Genre: This popular science book is outside our normal range for book reviews, but it is summarized here because of its fascinating implications for leadership.

Overview: The chief value of this popular science book is its brief, yet full-orbed introduction to the burgeoning science of swarm intelligence, also called “the science of complexity.” To define this theme in the author’s words:

“Swarm behavior becomes swarm intelligence when a group can use it to solve a problem collectively, in a way that the individuals within the group cannot.” (p. 10, loc. 224)

“The modern science of complexity has shown that collective behavior in animal groups (especially those of insects such as locusts, bees, and ants) emerges from a set of very simple rules of interaction between neighbors.” (p. 2, loc. 124)

Meat: The applications of these studies are briefly summarized in ch. 10. I have grouped the spiritual applications of this book under four headings:

Swarm Evangelism:

“Groups that use swarm intelligence need no leader, and they have no central planning.” (p. 10, loc. 230) Similarly, the Church of the Spirit in Acts 15 had no pope or king—only a simple set of rules and the sanctifying power of God’s Word and Spirit.

“When networking, find, use, or establish those few long-range links that bring clusters together into a small world. . . .” (p. 168, loc. 2508)

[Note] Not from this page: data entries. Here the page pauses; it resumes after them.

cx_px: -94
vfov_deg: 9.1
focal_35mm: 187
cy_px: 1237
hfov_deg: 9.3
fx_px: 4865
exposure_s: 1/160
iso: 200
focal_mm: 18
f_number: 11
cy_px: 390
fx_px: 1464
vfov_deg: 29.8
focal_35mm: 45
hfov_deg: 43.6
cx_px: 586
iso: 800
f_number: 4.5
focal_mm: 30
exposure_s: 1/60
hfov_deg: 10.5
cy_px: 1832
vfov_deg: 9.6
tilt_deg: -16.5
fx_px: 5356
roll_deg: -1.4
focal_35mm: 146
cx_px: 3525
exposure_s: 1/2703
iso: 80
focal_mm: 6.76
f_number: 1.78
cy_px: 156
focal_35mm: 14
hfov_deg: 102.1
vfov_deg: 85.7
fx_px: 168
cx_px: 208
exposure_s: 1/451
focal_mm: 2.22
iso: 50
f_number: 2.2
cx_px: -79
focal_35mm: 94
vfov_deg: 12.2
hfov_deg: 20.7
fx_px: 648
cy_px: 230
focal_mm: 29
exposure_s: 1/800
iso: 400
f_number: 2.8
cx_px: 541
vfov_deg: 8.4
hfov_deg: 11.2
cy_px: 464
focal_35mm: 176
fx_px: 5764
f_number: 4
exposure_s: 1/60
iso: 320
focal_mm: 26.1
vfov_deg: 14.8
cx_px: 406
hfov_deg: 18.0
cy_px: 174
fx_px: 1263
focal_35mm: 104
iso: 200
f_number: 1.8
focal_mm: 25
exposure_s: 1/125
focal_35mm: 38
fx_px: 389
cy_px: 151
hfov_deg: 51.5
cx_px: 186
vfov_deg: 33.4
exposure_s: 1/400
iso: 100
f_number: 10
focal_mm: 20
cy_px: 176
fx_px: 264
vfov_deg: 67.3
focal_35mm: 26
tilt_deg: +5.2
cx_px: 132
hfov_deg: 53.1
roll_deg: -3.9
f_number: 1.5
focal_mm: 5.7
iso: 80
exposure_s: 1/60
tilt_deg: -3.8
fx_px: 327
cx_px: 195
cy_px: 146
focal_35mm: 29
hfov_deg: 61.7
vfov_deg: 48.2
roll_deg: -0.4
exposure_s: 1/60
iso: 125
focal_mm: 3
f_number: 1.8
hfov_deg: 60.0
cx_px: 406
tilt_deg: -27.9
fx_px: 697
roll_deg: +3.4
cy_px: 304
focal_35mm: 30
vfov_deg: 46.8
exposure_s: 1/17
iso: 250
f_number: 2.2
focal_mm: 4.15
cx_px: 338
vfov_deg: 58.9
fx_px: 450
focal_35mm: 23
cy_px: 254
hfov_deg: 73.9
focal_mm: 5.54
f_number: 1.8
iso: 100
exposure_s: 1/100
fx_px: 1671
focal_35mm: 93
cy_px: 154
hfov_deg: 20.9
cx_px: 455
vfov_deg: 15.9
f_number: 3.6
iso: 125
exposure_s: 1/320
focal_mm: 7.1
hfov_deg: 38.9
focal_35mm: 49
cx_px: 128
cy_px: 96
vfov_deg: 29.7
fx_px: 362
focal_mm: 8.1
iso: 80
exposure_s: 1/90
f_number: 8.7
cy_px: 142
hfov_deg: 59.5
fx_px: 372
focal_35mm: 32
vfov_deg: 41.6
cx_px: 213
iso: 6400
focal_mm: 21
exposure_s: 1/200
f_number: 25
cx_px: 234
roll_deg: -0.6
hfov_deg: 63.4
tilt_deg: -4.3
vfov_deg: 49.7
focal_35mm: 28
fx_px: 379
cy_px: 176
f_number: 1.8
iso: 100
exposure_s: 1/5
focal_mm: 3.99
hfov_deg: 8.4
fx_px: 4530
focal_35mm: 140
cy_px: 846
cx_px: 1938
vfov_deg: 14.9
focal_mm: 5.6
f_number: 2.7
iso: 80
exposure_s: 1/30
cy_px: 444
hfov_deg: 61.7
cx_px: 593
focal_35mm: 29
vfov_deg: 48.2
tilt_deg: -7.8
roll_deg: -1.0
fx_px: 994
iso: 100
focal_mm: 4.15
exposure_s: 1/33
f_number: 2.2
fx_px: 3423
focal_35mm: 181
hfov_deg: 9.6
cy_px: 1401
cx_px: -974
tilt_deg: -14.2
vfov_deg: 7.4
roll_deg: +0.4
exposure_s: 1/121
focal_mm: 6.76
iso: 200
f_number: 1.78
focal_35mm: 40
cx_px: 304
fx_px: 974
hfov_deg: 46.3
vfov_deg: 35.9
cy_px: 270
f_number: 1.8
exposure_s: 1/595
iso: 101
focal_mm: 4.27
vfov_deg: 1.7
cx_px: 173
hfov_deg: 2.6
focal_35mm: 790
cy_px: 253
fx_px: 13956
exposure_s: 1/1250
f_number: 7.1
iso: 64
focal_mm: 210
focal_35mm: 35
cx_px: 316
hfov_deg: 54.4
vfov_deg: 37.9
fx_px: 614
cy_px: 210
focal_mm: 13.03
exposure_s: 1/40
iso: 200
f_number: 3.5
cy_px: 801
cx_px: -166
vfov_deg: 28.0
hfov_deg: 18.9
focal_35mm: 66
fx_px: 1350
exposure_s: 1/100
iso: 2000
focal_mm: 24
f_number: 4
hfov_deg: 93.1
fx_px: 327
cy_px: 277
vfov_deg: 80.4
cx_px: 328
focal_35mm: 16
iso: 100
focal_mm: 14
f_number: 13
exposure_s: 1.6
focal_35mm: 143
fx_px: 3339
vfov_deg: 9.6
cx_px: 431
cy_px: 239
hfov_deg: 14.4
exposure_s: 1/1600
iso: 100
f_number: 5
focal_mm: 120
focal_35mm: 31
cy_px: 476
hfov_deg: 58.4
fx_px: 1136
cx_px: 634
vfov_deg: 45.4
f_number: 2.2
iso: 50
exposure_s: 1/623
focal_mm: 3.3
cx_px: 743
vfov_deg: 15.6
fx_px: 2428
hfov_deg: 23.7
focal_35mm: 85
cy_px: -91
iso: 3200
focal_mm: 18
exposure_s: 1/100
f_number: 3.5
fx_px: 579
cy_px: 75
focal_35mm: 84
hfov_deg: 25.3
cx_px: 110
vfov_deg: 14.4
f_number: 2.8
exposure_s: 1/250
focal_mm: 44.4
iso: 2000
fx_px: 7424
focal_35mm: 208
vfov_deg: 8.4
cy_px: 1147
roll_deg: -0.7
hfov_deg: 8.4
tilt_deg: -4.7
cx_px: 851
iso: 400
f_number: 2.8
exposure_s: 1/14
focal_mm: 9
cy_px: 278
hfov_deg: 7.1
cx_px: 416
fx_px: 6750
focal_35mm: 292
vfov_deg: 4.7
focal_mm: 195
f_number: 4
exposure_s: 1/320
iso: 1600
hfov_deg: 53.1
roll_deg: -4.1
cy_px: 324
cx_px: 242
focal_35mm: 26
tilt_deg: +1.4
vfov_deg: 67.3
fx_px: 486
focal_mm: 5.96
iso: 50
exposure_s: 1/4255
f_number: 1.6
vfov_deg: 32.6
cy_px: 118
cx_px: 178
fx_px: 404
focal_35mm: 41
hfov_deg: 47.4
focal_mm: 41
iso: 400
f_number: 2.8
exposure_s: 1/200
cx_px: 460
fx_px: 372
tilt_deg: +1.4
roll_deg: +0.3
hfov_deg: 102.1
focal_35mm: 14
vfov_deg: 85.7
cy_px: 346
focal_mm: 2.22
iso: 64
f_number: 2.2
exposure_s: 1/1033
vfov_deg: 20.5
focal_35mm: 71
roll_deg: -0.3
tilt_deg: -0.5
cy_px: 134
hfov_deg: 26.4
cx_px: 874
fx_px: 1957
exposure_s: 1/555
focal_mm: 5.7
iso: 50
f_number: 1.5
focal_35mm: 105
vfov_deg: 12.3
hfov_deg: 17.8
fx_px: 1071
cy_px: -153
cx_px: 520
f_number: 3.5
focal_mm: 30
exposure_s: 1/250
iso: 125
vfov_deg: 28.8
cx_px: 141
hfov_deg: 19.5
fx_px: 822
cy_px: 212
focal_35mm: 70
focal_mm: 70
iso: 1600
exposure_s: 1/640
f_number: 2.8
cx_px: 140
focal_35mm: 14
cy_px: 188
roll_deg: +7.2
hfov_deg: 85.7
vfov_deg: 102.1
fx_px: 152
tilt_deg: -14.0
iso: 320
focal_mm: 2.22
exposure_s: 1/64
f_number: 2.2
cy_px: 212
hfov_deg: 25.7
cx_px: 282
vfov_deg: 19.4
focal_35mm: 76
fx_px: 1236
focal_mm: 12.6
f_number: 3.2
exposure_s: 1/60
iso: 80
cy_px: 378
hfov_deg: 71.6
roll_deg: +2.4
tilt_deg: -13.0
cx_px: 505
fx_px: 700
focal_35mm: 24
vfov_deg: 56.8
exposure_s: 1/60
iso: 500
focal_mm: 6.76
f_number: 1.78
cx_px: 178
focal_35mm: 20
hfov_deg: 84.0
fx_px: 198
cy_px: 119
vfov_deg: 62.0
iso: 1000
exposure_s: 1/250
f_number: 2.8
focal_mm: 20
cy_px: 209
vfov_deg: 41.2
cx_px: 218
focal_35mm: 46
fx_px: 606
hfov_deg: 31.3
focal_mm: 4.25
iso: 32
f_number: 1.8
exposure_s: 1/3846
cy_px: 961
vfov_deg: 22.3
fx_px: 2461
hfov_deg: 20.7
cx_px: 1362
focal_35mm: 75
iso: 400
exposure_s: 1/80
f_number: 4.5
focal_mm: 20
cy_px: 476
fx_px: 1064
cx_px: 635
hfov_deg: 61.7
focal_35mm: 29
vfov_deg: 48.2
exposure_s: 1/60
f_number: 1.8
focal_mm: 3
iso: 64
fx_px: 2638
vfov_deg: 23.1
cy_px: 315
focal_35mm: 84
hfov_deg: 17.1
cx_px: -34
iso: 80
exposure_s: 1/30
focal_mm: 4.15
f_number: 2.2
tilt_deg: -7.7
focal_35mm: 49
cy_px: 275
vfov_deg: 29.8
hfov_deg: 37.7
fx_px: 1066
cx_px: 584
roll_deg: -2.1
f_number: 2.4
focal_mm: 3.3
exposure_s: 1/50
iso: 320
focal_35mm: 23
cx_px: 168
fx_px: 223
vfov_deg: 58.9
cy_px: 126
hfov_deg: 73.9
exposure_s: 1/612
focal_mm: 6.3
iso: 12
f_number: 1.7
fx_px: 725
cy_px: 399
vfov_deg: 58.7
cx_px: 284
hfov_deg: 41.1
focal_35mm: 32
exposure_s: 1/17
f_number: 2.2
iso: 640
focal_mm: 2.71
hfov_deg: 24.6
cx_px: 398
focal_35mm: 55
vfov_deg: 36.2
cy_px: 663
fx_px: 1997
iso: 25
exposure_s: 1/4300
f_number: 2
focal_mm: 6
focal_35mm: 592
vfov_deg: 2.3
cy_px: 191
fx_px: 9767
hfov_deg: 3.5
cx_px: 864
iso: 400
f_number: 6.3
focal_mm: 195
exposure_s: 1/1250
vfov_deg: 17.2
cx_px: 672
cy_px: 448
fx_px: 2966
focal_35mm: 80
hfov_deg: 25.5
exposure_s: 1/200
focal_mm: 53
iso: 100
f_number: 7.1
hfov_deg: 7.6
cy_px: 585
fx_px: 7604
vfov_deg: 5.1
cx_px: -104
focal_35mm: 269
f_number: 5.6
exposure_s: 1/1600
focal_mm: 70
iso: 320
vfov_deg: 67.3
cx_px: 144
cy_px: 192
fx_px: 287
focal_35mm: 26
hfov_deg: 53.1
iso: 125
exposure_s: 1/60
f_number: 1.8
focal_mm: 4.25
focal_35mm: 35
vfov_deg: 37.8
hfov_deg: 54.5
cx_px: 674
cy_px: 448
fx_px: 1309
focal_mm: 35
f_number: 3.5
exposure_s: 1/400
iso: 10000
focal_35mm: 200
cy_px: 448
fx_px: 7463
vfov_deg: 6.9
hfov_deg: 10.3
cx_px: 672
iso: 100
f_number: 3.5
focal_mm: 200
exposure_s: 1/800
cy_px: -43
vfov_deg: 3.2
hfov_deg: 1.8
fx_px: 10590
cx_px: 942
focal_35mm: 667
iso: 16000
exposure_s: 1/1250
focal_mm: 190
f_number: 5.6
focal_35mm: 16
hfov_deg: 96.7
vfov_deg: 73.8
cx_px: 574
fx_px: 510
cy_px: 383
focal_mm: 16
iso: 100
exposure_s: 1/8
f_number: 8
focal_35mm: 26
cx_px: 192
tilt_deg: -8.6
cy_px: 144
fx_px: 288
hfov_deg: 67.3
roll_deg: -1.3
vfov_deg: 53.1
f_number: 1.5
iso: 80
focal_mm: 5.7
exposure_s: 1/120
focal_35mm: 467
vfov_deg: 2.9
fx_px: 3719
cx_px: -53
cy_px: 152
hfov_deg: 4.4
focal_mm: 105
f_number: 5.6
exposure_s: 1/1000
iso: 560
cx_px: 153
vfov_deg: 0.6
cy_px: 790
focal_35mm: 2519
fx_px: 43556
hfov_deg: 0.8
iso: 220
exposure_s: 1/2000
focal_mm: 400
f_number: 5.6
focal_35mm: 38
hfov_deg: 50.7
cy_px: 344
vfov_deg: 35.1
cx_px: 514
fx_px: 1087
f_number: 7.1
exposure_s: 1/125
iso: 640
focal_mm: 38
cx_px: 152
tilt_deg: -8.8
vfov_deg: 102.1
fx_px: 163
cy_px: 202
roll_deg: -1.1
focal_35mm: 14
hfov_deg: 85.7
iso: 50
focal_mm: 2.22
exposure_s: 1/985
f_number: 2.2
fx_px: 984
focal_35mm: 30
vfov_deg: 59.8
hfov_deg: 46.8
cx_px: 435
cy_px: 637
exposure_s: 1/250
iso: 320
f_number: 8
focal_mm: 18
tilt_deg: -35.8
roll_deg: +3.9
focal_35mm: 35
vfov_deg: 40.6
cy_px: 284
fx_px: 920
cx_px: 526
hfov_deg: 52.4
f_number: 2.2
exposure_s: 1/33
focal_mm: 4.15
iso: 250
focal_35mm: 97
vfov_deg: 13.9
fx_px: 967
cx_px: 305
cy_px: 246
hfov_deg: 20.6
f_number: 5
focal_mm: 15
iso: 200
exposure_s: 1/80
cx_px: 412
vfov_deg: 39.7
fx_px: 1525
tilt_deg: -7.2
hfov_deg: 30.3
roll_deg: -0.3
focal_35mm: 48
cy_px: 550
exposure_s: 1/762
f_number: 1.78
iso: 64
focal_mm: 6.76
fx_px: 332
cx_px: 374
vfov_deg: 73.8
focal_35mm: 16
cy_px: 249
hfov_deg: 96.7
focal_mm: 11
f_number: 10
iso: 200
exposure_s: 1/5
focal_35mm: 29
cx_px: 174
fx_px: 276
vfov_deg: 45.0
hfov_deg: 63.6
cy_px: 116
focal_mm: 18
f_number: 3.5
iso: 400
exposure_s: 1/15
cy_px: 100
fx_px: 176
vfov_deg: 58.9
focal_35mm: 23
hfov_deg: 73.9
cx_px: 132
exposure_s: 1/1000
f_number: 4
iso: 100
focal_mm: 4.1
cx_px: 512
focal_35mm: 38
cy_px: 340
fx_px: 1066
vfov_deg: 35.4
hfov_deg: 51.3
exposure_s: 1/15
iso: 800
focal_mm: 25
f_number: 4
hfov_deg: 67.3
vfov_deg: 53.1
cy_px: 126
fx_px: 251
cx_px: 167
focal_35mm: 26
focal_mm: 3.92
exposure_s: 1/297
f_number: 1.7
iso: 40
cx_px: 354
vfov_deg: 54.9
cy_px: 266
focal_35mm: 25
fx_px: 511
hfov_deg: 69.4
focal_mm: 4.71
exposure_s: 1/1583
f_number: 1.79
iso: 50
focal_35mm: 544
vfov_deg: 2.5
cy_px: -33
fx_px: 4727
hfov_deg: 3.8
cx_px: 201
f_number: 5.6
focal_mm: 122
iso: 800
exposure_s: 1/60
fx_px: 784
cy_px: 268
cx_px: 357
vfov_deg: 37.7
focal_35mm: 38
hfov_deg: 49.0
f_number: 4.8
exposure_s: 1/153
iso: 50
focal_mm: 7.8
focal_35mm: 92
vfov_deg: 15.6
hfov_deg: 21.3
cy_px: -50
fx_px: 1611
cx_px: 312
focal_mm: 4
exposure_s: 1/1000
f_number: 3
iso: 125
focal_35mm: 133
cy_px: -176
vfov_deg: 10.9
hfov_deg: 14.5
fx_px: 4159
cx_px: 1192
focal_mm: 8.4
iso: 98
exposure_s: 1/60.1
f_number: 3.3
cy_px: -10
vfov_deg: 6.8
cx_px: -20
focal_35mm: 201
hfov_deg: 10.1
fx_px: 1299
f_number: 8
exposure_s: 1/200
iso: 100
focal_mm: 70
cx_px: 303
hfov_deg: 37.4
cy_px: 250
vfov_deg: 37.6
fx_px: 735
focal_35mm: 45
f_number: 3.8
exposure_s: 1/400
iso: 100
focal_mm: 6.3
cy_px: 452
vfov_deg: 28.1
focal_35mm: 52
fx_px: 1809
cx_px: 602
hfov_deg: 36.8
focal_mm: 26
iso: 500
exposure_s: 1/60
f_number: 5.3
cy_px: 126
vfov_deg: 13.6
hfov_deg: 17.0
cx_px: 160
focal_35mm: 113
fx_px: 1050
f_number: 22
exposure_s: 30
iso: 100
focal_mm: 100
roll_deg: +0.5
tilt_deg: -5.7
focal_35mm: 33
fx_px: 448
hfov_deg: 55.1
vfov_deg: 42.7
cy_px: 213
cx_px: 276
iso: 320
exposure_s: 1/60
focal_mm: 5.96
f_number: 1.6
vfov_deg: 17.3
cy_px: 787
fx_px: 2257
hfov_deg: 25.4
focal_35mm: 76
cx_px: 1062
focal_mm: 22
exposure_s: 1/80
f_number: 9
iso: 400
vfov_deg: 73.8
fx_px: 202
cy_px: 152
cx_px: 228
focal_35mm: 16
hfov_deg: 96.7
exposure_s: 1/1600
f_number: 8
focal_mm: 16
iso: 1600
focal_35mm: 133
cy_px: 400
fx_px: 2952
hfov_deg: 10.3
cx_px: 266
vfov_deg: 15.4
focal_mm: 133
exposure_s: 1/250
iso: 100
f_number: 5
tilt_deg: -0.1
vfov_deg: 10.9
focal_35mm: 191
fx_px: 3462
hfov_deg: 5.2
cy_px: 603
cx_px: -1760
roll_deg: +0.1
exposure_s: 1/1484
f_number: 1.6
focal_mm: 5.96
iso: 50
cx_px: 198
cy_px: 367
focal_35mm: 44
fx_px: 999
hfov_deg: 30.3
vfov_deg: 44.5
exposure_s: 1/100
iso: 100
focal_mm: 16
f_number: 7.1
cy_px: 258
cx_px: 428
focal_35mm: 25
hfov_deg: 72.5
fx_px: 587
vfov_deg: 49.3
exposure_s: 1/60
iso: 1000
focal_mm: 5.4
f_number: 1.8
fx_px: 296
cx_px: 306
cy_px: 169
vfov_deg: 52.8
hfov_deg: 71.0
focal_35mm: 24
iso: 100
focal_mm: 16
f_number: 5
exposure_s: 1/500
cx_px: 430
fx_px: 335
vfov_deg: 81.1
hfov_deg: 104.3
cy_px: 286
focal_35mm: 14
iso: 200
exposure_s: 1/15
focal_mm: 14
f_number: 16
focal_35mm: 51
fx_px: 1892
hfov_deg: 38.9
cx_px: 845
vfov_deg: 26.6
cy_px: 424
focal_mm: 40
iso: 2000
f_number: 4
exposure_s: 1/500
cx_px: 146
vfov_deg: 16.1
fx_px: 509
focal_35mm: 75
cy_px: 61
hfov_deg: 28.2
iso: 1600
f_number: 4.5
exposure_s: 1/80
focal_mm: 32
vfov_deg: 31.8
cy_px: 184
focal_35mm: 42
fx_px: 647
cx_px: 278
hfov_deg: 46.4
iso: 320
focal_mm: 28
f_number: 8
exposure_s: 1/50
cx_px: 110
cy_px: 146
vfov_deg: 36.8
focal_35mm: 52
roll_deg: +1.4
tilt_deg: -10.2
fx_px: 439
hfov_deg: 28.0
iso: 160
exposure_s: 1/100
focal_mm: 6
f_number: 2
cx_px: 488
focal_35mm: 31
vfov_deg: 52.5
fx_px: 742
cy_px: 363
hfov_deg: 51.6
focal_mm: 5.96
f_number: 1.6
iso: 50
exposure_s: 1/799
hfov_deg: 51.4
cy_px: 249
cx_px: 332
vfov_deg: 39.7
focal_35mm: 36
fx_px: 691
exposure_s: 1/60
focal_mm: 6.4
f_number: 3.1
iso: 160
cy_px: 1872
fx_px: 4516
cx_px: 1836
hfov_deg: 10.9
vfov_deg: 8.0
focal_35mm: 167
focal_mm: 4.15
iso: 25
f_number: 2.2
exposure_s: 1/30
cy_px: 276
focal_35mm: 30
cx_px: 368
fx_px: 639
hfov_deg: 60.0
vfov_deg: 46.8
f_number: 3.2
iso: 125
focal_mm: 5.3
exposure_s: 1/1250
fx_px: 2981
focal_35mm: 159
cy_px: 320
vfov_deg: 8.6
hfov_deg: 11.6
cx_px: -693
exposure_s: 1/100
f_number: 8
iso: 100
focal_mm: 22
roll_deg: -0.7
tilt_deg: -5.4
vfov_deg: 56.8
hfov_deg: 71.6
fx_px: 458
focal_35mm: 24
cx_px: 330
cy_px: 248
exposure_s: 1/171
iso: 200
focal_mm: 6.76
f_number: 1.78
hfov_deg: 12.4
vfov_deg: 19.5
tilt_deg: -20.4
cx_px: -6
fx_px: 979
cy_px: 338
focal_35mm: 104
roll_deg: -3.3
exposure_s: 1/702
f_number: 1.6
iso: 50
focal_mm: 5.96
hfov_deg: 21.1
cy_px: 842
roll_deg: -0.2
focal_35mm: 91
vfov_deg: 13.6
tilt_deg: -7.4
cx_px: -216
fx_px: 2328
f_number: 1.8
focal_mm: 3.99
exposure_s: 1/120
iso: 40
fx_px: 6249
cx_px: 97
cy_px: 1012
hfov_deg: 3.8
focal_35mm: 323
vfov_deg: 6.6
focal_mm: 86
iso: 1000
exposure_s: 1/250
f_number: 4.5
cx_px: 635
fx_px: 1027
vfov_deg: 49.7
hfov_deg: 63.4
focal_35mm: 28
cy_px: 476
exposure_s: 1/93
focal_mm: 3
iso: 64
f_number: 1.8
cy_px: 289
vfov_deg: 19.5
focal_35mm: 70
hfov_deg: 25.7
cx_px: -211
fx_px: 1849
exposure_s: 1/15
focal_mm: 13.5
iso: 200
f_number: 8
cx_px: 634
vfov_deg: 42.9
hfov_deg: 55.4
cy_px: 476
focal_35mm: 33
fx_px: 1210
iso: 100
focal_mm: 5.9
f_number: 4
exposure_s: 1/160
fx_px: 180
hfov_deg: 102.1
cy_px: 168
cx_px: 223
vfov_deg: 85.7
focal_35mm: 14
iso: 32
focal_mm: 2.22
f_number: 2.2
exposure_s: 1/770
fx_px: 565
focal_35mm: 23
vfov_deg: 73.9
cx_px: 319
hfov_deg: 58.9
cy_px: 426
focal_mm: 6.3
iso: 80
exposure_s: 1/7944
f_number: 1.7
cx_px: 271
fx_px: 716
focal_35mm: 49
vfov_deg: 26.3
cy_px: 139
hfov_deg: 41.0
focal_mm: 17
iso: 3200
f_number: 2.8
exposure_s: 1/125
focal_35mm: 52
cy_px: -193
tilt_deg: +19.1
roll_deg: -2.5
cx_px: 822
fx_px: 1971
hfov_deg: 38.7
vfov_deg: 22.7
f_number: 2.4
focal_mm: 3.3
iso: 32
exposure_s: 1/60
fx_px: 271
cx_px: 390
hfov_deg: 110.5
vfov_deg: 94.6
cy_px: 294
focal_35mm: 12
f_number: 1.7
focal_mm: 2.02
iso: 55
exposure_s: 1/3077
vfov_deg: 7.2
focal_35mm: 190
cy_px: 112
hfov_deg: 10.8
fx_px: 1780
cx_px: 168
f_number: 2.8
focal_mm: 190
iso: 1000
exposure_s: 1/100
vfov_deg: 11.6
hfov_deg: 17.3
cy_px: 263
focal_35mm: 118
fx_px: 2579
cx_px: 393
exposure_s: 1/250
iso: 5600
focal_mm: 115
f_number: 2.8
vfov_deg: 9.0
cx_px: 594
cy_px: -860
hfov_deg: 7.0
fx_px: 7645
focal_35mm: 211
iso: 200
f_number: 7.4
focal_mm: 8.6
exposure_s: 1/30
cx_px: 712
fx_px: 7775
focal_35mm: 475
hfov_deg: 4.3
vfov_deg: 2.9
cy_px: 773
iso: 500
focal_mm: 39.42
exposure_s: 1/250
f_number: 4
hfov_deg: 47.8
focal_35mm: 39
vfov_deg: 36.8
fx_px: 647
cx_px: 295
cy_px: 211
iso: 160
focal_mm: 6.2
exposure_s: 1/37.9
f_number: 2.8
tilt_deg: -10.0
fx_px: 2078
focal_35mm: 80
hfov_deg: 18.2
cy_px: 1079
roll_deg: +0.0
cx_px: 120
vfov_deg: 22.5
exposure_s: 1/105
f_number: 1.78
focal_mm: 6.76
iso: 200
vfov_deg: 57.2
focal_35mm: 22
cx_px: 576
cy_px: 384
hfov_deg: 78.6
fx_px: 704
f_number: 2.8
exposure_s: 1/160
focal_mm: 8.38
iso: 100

Alphaeus Hardy, who had lost his dream of preaching, led one Japanese boy to Christ after the boy had stowed away on his ship. Joseph Neesima then went back to Japan to glorify Christ among the Japanese.

Faithful Discipleship:

Fisher quotes Barabási’s Linked to the effect that exponential growth is “the inevitable consequence of self-organization due to local decisions made by [individuals].” In other words, the only plan in a self-propelling movement is not just for new members to bring others, but for each successive generation to decide independently that the movement is worthwhile (leading to exponential growth (on a power law) as long as the exponent is more than 1).

Church Planting:

A key idea in biblical church planting methods is the “person of peace.” But networking science says you cannot place the whole burden of a movement on one hub: “Don’t rely on persuading someone with influence to pass the message on. It is far better to try for a critical mass of early adopters—people who will take the idea or product up, after a single exposure.” (p. 168, loc. 2516) Even if a person of peace is found, we should hold off the celebration: a “critical mass of early adopters” is probably the inflection point (or turning point) that we should be aiming for.

Invisible Leadership:

“Lead from the inside (if possible with a coterie of like-minded friends or colleagues), but take care not to let other members of the group know what you are doing. Just head in the direction that you want to go, and leave it to the laws of the swarm to do the rest.” (p. 34, loc. 592)

“The leadership of small groups [that is, a few leaders] can engage a whole army.” (p. 36, loc. 605)

“Just a few informed individuals can lead a much larger group of uninformed individuals simply by moving faster and in the appropriate direction.” (p. 30, loc. 533)

Fisher explains this as an informational cascade, in which the bees follow three rules: avoidance, alignment, and attraction. The larger the group, the fewer leaders needed in proportion. (p. 30; also p. 32, loc. 565)

“We can lead a group simply by having a goal, so long as the others in the group do not have different goals.” (p. 32, loc. 558)

“Members of a group can be totally unrecognized as leaders by those whom they are leading.” (p. 32, loc. 563)

There are also many Scriptural metaphors in the book:

Fisher mentions that locust plagues when dense enough, transition into “highly aligned marching”—an army of locusts “marches” in Joel 2:7. (p. 24, loc. 435)

Fish in schools have only two rules: “follow the fish in front (if there is one) and keep pace with the fish beside you.” (p. 13, loc. 273) Fish have been symbolic of Christians since the earliest times because of the many New Testament stories about fishing. Jacob also prays for Joseph to be “as fishes do increase” (Gen. 48:16). Fish, in this context, mean multiplication!

Solomon admonishes us to “consider the ant” (Prov. 6:6). Ants also operate using swarm intelligence, something mentioned throughout the book.